The ride is generally comfortable, even if it is prone to thumping when it encounters a particularly difficult intrusion (hardly a surprise when it’s a big, mostly empty, 1.7-tonne metal box). And you can corner with confidence, because the Tourneo nowhere near as ready to understeer as the uninitiated might think.

Ford tourneo 48 side still

Back to top

Perhaps the only thing from our 2014 road test that no longer quite rings true is this comment: “It steers nearly as well as a Fiesta or Focus, with linearity, accuracy and just the kind of torque build-up off of straight-ahead”. Look, the steering absolutely isn't bad, but the Focus comparison seems questionable now. It’s more Skoda than ST, let’s put it that way.

How about the price, then? Thirty grand seems quite steep, although this is a fairly highly specified model, with loads of technology, including that 10.0in touchscreen system and the reassurance (or otherwise) of an absolute slew of active safety systems.

My taxi driver neighbour, who uses an old Peugeot Partner Tepee, was tempted over to ask a few questions, and he sure thought the Tourneo was nice, although his comment on the price was: “Really?

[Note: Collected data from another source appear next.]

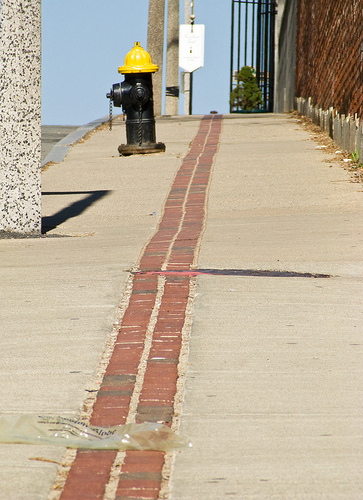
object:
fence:
[228, 0, 277, 113]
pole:
[189, 72, 192, 115]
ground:
[235, 128, 281, 211]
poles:
[177, 0, 205, 115]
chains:
[137, 103, 144, 146]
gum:
[205, 475, 230, 486]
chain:
[109, 93, 114, 131]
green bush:
[230, 65, 264, 112]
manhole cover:
[129, 261, 333, 281]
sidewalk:
[0, 112, 363, 499]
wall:
[293, 1, 362, 156]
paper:
[2, 410, 191, 455]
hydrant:
[105, 40, 168, 155]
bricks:
[155, 112, 223, 245]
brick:
[114, 487, 160, 498]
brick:
[119, 450, 164, 489]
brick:
[71, 451, 112, 498]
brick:
[85, 408, 124, 449]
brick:
[138, 362, 181, 400]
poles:
[0, 0, 45, 240]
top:
[116, 40, 158, 75]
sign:
[176, 22, 205, 73]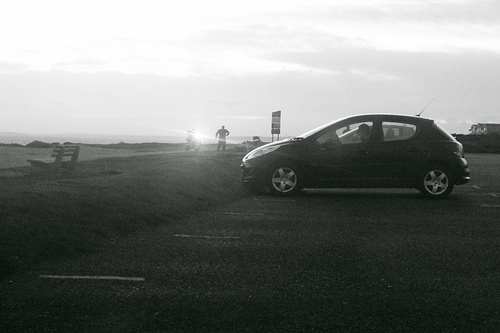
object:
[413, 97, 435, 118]
antennae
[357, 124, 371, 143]
someone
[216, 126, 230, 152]
man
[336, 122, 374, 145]
window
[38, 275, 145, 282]
line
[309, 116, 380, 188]
side door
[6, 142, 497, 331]
ground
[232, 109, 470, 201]
fronttire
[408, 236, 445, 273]
patch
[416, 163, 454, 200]
back tire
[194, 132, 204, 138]
sun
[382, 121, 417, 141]
window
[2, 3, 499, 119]
sky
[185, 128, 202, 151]
glare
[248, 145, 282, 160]
headlight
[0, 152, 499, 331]
asphalt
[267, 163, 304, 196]
tire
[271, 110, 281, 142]
sign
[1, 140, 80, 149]
mountains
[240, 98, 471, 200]
car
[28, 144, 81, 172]
bench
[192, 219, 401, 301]
road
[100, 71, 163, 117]
part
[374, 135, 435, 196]
door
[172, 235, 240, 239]
paint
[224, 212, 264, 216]
paint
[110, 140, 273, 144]
horizon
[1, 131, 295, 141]
water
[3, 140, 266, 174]
beach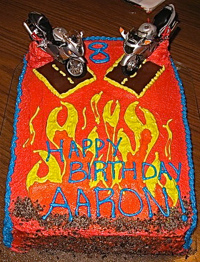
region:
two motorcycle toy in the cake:
[23, 5, 180, 71]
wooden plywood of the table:
[75, 6, 123, 25]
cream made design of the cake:
[32, 105, 185, 218]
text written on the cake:
[44, 126, 180, 225]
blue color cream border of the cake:
[170, 71, 197, 254]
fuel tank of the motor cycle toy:
[138, 21, 153, 34]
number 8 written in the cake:
[87, 37, 110, 64]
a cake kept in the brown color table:
[6, 4, 181, 235]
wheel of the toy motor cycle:
[66, 56, 89, 79]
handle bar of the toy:
[63, 29, 89, 46]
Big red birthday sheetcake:
[1, 35, 197, 260]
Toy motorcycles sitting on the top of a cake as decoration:
[22, 3, 178, 77]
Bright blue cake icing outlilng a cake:
[2, 35, 197, 249]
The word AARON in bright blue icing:
[36, 185, 170, 221]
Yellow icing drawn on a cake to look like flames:
[21, 90, 179, 207]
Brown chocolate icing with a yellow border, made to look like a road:
[30, 58, 96, 98]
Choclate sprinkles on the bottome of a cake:
[0, 194, 198, 260]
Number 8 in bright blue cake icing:
[87, 40, 111, 63]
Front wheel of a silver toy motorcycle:
[64, 54, 88, 78]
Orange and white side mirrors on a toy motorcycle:
[119, 26, 151, 45]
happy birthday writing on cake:
[41, 131, 186, 189]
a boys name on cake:
[45, 185, 177, 225]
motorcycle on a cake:
[22, 8, 88, 86]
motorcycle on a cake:
[114, 1, 178, 81]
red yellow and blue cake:
[16, 84, 186, 213]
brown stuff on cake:
[9, 188, 191, 252]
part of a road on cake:
[38, 46, 90, 102]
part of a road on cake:
[103, 50, 154, 96]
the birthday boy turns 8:
[85, 35, 113, 71]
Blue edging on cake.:
[187, 187, 199, 226]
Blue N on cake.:
[145, 187, 171, 214]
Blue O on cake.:
[118, 184, 137, 225]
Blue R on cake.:
[92, 188, 114, 231]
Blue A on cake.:
[74, 187, 90, 227]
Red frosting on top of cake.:
[19, 157, 140, 229]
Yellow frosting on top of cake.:
[143, 157, 179, 200]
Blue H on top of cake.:
[120, 161, 144, 189]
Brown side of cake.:
[57, 241, 114, 258]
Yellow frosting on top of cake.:
[25, 156, 55, 179]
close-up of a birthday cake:
[6, 4, 196, 252]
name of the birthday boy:
[40, 184, 186, 226]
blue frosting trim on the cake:
[0, 196, 10, 244]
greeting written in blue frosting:
[42, 134, 182, 184]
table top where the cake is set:
[180, 40, 196, 82]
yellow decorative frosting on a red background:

You could get a Mercedes for that.” Score one for the new T-Class in that case, then.

But almost nothing is cheap nowadays – the average car now costs about £42,000 – and the Tourneo doesn’t lack anything that potential buyers would want or need, save for perhaps a wheelchair ramp, which is going to be fitted by the aftermarket for a few grand anyway. So it seems fair.

Then again, if the Jogger does suit your MPV needs, may I point you in its £16,645 (no, I’m being serious) direction?